Sunday Morning MODIS and a Proposal...

(click to enlarge)
____________________________________

July 27, 2008 about 8 am...

I know that people are beginning to lose interest in this fire... we all want to just get on with it and put this behind us.

But it's important to remember:
  1. that this fire is not over yet,
  2. the future of wildfire in our area is fairly predictable.
  3. though the  danger posed by wildfire within the National Forest has been mitigated for a few years, we still have enormous potential for wildfire in the outlying residential areas of Big Sur, Carmel Valley Village, Jamesburg and Cachagua; and, 
  4. climate change - global warming - may make prolonged drought and the risk of fire a rule.

The question before us as a community is: 

Can we live with the social, economic, ecological and personal disruption and tragedy that massive wildfire brings to our area... about every ten years or so? If not, shall we work together over the long term to effect USFS Forest Management policy in Los Padres National Forest?

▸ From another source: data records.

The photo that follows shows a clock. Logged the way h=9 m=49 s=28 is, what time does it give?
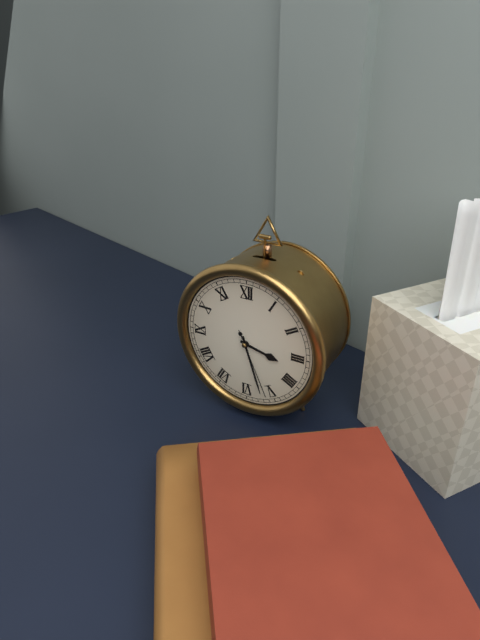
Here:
h=3 m=27 s=26
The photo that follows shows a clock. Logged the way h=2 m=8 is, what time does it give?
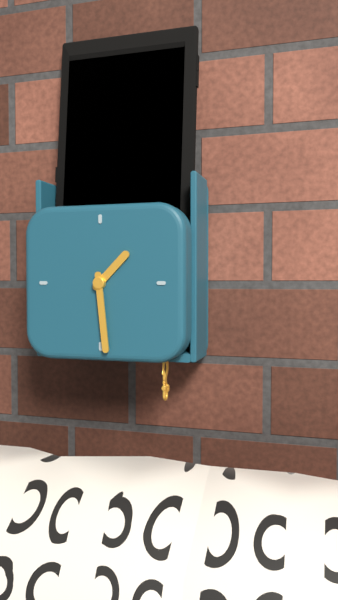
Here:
h=1 m=29
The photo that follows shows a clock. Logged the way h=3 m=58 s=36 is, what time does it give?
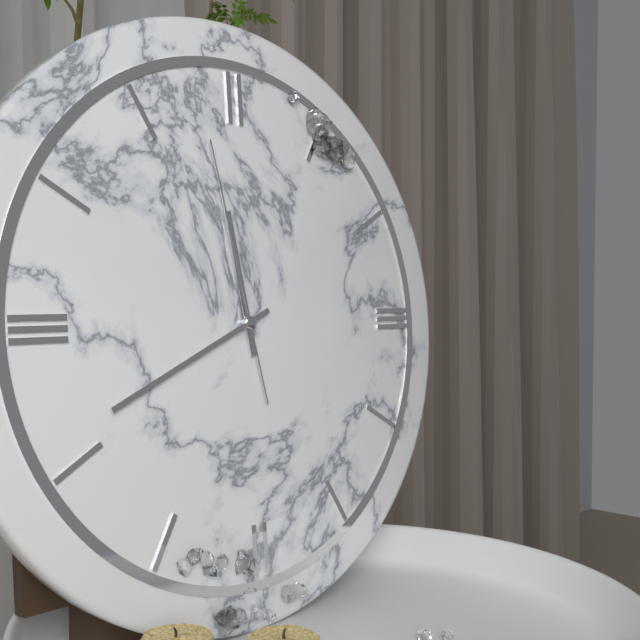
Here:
h=11 m=41 s=58
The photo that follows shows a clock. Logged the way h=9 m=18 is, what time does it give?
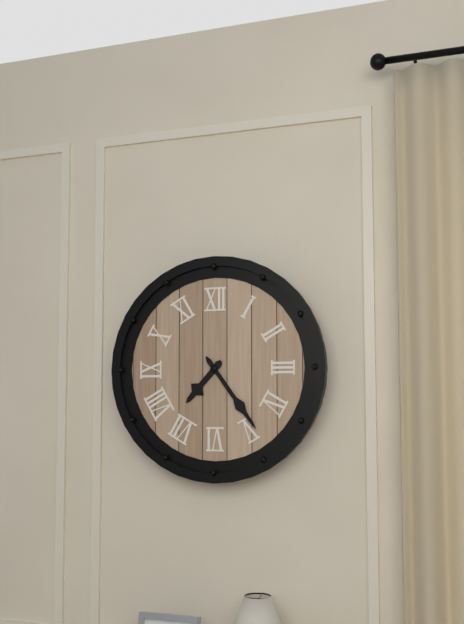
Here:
h=7 m=24
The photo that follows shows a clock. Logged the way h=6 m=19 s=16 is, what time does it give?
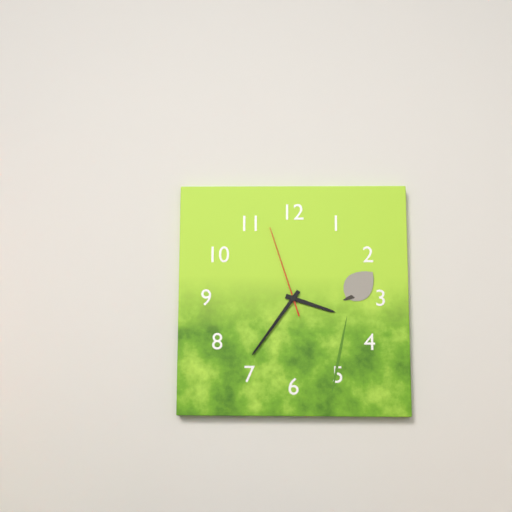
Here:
h=3 m=36 s=57
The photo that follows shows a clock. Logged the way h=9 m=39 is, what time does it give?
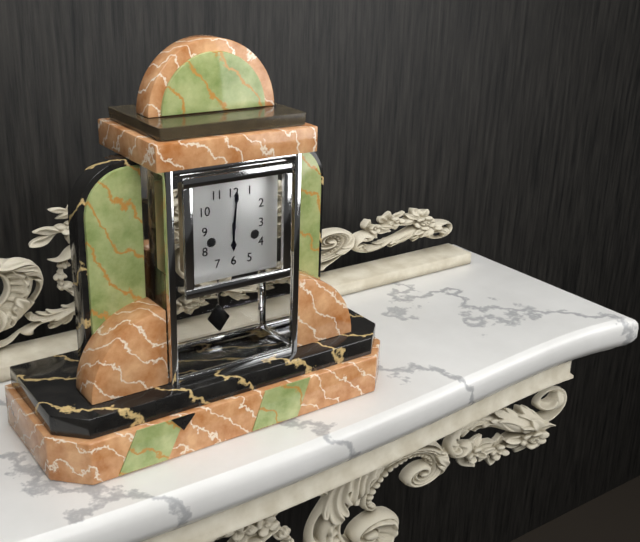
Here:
h=6 m=1
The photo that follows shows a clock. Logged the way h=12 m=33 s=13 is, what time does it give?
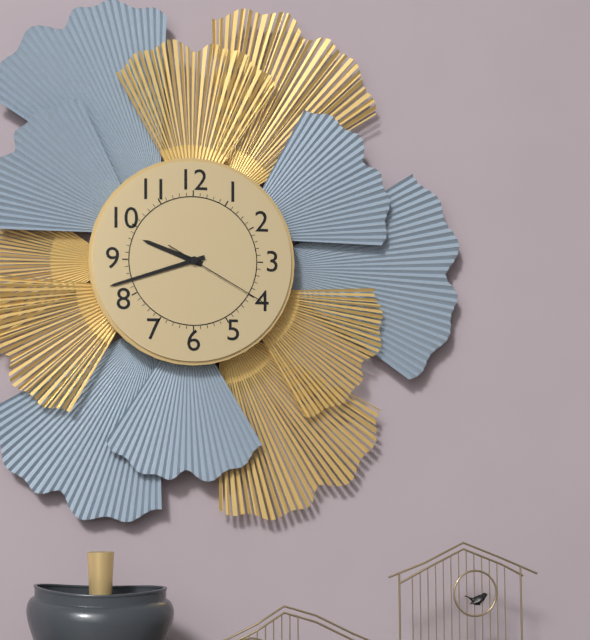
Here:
h=9 m=42 s=20
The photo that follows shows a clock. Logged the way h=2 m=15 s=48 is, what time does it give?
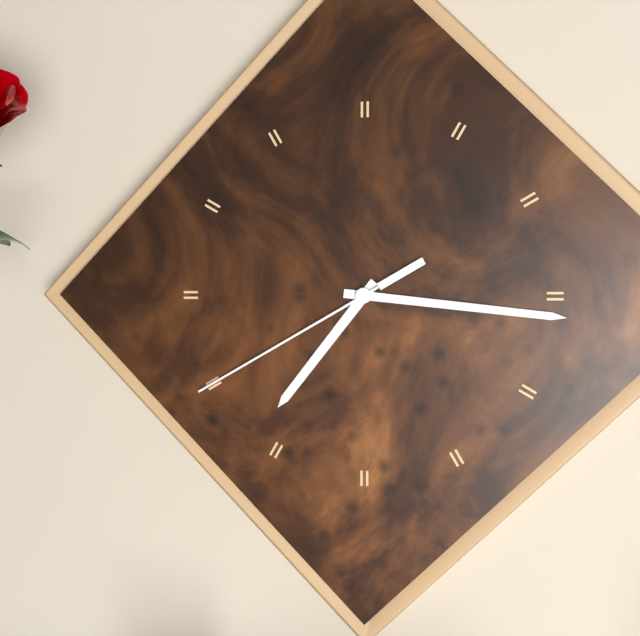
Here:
h=7 m=16 s=40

There some facts that make this question more relevant than at other times:
  • Climate change may cause the wildfire season to arrive much earlier and stay a bit later.
  • The U.S. Forest Service budget is under extreme duress due to firefighting expenses... essentially, the USFS is - financially speaking - eating itself from within by cannibalizing the budget of its other programs, which include forest management and wildfire mitigation.
  • While the next federal administration may bring change, regardless of who is elected, the legacy of the current administration leaves a tough card to be dealt (to either McCain - who has experience with wildfire in his home state of Arizona - or Obama). The Iraq War, the state of Medicare and Social Security, the state of the economy, the principal and interests we owe to China, the fall of the dollar and dependence on oil put "emergencies" on a first come, first served basis.
  • The government may not be able to help us except in an emergency, like the fire, and their resources may be strained or spread out, as we saw when this fire season began.
These fires combined, will cost us - as taxpayers - more than $150 million dollars. Should we not attempt to devise a locally-sourced approach - one that involves periodic, sensible wildlands management - rather than disgorging massive funds every ten years or so?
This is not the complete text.